> **ATTIVITÀ 1**
Nel brano sul nudo e sulle regole della decenza, riscrivi la parte da "Leggendo il libro, che" a "pubblicità e media.", sostituendo "pelliccia" con "peluria".
> **ATTIVITÀ 2**
Prosegui il brano sul nudo e sulle regole della decenza, partendo dopo la sua ultima frase.
**** BRANO
Leggendo il libro, che cita arte, moda, antropologia, sociologia, ideologia e quant'altro (ogni capitolo ha un'articolata e essenziale bibliografia), si insegue il profondo mutare nel tempo delle ''regole della decenza'', come le chiama il psicobiologo Alberto Oliverio che firma la prefazione, da quando Lucy, che deriva dalla scimmia, perde la pelliccia e si ritrova a doversi coprire, non solo per il freddo, ma anche per un sentimento che nasce di intimità e vergogna. Era solo l'inizio di un processo che porta, da un lato alla nascita degli abiti e della moda, dall'altro al nudo esibito dei nostri giorni, sempre usato come provocazione, come scandalo, spesso per contestare la normalità, ma allo stesso tempo venduto pretestuosamente come attrazione, commercializzato, consumato, anestetizzato da pubblicità e media.
********
**** DATI MOSTRATI
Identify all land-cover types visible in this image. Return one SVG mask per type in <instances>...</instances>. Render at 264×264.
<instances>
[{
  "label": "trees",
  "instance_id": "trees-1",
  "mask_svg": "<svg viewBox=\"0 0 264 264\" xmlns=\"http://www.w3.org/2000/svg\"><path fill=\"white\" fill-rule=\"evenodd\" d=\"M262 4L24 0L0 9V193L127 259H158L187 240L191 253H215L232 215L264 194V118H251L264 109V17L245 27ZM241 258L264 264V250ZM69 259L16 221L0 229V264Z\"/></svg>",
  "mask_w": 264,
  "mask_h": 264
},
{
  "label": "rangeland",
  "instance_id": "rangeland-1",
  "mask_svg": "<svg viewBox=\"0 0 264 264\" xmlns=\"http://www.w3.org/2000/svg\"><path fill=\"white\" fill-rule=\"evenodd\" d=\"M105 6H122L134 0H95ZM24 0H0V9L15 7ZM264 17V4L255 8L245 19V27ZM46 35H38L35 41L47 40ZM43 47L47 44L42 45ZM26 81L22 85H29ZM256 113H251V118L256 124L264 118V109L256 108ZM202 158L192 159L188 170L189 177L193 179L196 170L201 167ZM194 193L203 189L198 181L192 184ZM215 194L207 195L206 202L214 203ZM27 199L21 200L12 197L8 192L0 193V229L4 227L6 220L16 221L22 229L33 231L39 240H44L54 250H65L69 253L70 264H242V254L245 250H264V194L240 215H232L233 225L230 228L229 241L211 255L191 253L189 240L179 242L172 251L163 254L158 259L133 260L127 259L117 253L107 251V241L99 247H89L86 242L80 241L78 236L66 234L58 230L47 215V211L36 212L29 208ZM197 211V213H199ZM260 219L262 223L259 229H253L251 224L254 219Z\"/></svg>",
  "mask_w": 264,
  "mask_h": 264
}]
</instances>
********
> **SOLUZIONE ESERCIZIO 1**
Leggendo il libro, che cita arte, moda, antropologia, sociologia, ideologia e quant'altro (ogni capitolo ha un'articolata e essenziale bibliografia), si insegue il profondo mutare nel tempo delle ''regole della decenza'', come le chiama il psicobiologo Alberto Oliverio che firma la prefazione, da quando Lucy, che deriva dalla scimmia, perde la peluria e si ritrova a doversi coprire, non solo per il freddo, ma anche per un sentimento che nasce di intimità e vergogna. Era solo l'inizio di un processo che porta, da un lato alla nascita degli abiti e della moda, dall'altro al nudo esibito dei nostri giorni, sempre usato come provocazione, come scandalo, spesso per contestare la normalità, ma allo stesso tempo venduto pretestuosamente come attrazione, commercializzato, consumato, anestetizzato da pubblicità e media.

> **SOLUZIONE ESERCIZIO 2**
La Meldolesi naturalmente dedica grande spazio al nostro tempo ai mutamenti nel Novecento, e cita la storia dei bikini, per dire che oggi tutti li mettono al mare ma nessuno girerebbe in biancheria intima in città (e qui si sbagliava, basta vedere la moda giovane oggi). Come dimostrava un noto film di Dino Risi, ''Vedo nudo'', su un ossessionato Nino manfredi, il problema è che la questione non è nei tutti, tanti o pochi centimetri di pelle scoperti, ma nelle nostre teste e non solo, come si crede in quelle maschili che tramutano la donna in oggetto, ma anche in quelle femminili che tanti esperimenti, ci viene detto, dimostrano avere uno sguardo non diverso nel misurare non solo i maschi, ma altre donne, magari per valutarne le qualità di rivali. Questo anche se la rivista 'Playboy' è diventata un successo internazionale e ancora esce, mentre 'Playgirl' ha dovuto chiudere, ma, sottolinea la Meldolesi, dopo aver venduto negli anni '70, prima che il porno dilagasse sul Web, centinaia di migliaia di copie. Aggiungendo che ''le donne dal canto loro sono diventate più brave a fingere di non guardare'', mentre l'uomo ha ancora uno sguardo più diretto e esplicito.